Records for this task:
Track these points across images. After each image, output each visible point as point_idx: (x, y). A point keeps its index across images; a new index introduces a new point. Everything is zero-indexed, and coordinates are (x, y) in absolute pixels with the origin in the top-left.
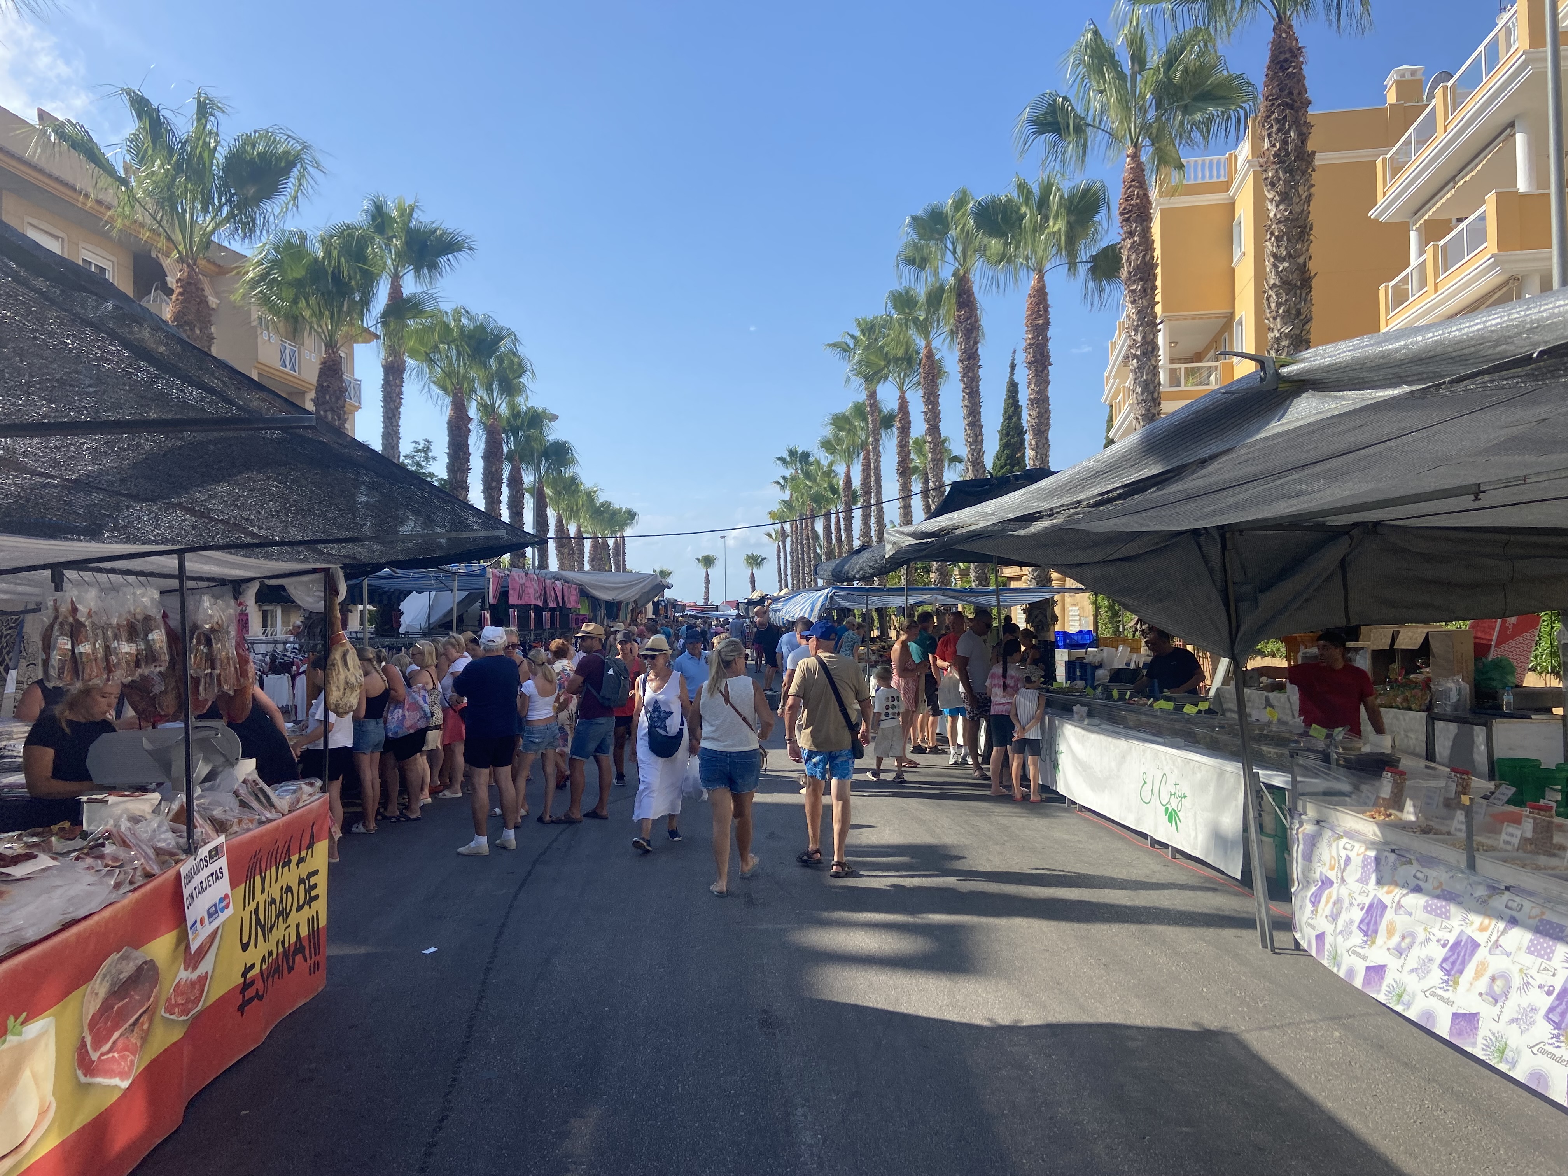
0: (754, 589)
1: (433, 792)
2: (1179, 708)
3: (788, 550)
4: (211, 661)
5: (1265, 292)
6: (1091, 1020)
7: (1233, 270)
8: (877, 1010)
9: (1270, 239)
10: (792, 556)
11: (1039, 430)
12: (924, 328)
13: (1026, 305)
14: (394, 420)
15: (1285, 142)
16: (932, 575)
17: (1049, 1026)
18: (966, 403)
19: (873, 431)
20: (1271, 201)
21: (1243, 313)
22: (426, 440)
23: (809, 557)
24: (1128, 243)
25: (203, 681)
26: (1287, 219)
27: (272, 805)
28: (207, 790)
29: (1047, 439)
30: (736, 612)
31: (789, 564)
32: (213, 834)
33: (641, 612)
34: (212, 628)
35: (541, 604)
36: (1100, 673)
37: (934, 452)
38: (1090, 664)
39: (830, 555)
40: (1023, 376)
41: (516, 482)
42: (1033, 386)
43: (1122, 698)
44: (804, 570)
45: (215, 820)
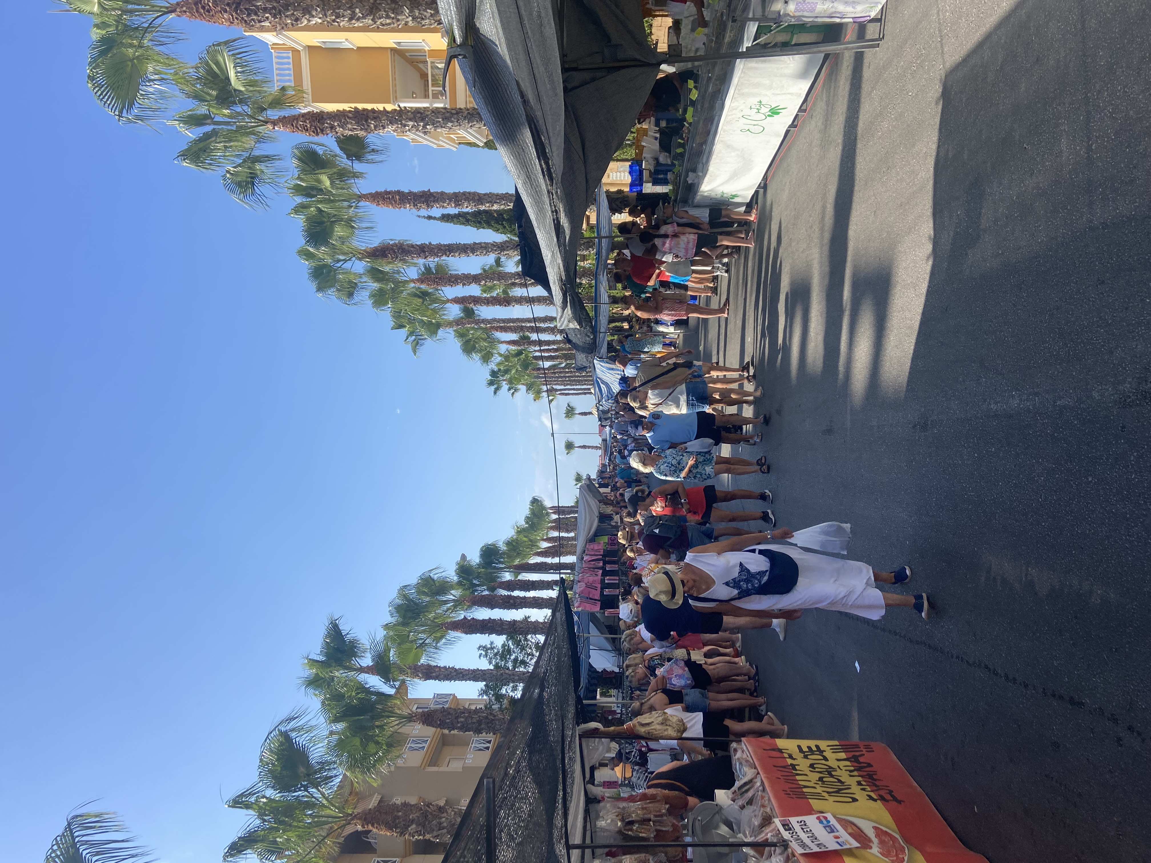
0: (590, 413)
1: (737, 655)
2: (693, 103)
3: (562, 387)
4: (645, 821)
5: (378, 27)
6: (931, 183)
7: (358, 48)
8: (916, 344)
9: (338, 22)
10: (568, 384)
11: (478, 200)
12: (399, 285)
13: (385, 208)
14: (464, 673)
15: (265, 10)
16: (584, 282)
17: (935, 214)
18: (457, 254)
19: (477, 324)
20: (309, 21)
21: (392, 41)
22: (479, 649)
23: (568, 372)
24: (339, 130)
25: (659, 828)
26: (323, 9)
27: (751, 781)
28: (739, 828)
29: (485, 195)
30: (607, 427)
31: (572, 387)
32: (772, 826)
33: (606, 497)
34: (620, 820)
35: (601, 571)
36: (662, 160)
37: (492, 279)
38: (655, 167)
39: (566, 357)
40: (437, 211)
41: (510, 586)
42: (445, 204)
43: (682, 146)
44: (578, 376)
45: (762, 824)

Exercise prompt: Make an exact copy of only those lines that run from the line with "14: (394, 420)" through the end of the records, excluding pictures.

Exercise result:
14: (394, 420)
15: (1285, 142)
16: (932, 575)
17: (1049, 1026)
18: (966, 403)
19: (873, 431)
20: (1271, 201)
21: (1243, 313)
22: (426, 440)
23: (809, 557)
24: (1128, 243)
25: (203, 681)
26: (1287, 219)
27: (272, 805)
28: (207, 790)
29: (1047, 439)
30: (736, 612)
31: (789, 564)
32: (213, 834)
33: (641, 612)
34: (212, 628)
35: (541, 604)
36: (1100, 673)
37: (934, 452)
38: (1090, 664)
39: (830, 555)
40: (1023, 376)
41: (516, 482)
42: (1033, 386)
43: (1122, 698)
44: (804, 570)
45: (215, 820)
0: (590, 413)
1: (737, 655)
2: (693, 103)
3: (562, 387)
4: (645, 821)
5: (378, 27)
6: (931, 183)
7: (358, 48)
8: (916, 344)
9: (338, 22)
10: (568, 384)
11: (478, 200)
12: (399, 285)
13: (385, 208)
14: (464, 673)
15: (265, 10)
16: (584, 282)
17: (935, 214)
18: (457, 254)
19: (477, 324)
20: (309, 21)
21: (392, 41)
22: (479, 649)
23: (568, 372)
24: (339, 130)
25: (659, 828)
26: (323, 9)
27: (751, 781)
28: (739, 828)
29: (485, 195)
30: (607, 427)
31: (572, 387)
32: (772, 826)
33: (606, 497)
34: (620, 820)
35: (601, 571)
36: (662, 160)
37: (492, 279)
38: (655, 167)
39: (566, 357)
40: (437, 211)
41: (510, 586)
42: (445, 204)
43: (682, 146)
44: (578, 376)
45: (762, 824)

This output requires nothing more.